Each channel row has a toggle to enable or disable delivery, a Test button to send a sample alert (this bypasses the rate limit), an Edit button, and a delete button.

Rate limiting

Each channel is limited to 50 alerts per hour. Additional alerts beyond that window are dropped rather than queued. Use focused event subscriptions and per-team channels to avoid hitting the limit during a burst of guard activity.

The Test button is exempt from the rate limit so you can always verify a channel is wired up correctly.

Troubleshooting

  • No alerts arriving:
    • Confirm the channel is enabled and subscribed to the event type you expect.
    • Use Test to confirm the destination is reachable.
    • Check that the underlying guard is actually firing in Monitor → Logs.
  • Webhook not receiving events:
    • Verify the URL is correct and returns a 2xx status.
    • Requests time out after 5 seconds — ensure your endpoint responds quickly.
    • Confirm outbound network egress from your deployment to the webhook host is allowed.
  • Slack alerts not delivering:
    • Ensure the Slack workspace shows Connected.
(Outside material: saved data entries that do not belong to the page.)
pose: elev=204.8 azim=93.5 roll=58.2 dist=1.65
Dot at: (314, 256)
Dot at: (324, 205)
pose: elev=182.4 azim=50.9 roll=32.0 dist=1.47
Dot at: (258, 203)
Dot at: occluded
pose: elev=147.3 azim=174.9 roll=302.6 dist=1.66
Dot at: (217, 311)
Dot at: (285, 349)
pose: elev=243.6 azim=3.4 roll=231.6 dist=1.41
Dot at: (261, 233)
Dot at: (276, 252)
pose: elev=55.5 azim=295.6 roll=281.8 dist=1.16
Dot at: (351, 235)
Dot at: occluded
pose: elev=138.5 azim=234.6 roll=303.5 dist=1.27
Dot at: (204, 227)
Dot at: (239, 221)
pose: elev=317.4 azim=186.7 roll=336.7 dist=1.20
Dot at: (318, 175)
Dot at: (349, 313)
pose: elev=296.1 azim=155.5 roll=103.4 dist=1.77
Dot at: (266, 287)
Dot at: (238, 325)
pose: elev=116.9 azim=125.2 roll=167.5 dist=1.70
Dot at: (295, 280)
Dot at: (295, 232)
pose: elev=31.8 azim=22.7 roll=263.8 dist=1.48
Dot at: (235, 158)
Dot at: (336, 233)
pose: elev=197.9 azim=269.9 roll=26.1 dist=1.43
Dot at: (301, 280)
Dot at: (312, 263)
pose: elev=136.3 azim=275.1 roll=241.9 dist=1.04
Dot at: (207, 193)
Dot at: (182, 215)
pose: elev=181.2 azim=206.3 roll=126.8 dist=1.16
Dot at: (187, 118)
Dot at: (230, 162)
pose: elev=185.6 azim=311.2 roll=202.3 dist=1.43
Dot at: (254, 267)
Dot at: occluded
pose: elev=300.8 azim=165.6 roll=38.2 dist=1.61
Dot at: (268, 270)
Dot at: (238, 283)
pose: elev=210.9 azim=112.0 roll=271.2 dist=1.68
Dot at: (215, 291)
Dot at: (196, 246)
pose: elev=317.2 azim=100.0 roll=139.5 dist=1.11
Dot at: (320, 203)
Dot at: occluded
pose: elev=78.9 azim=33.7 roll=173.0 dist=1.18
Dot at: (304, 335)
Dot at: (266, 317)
A Not delivering badge means Slack is disconnected.
    • For channel recipients, confirm the channel ID is valid and the Willow bot has been invited to the channel with /invite @Willow. A test that fails with "the Willow bot isn't in this channel" means exactly this — invite the bot and retry.
    • For DM recipients, confirm the admin's Willow email matches their Slack account email.
  • Missing alerts during a spike: you may be hitting the 50-per-hour rate limit. Split traffic across channels or narrow event subscriptions.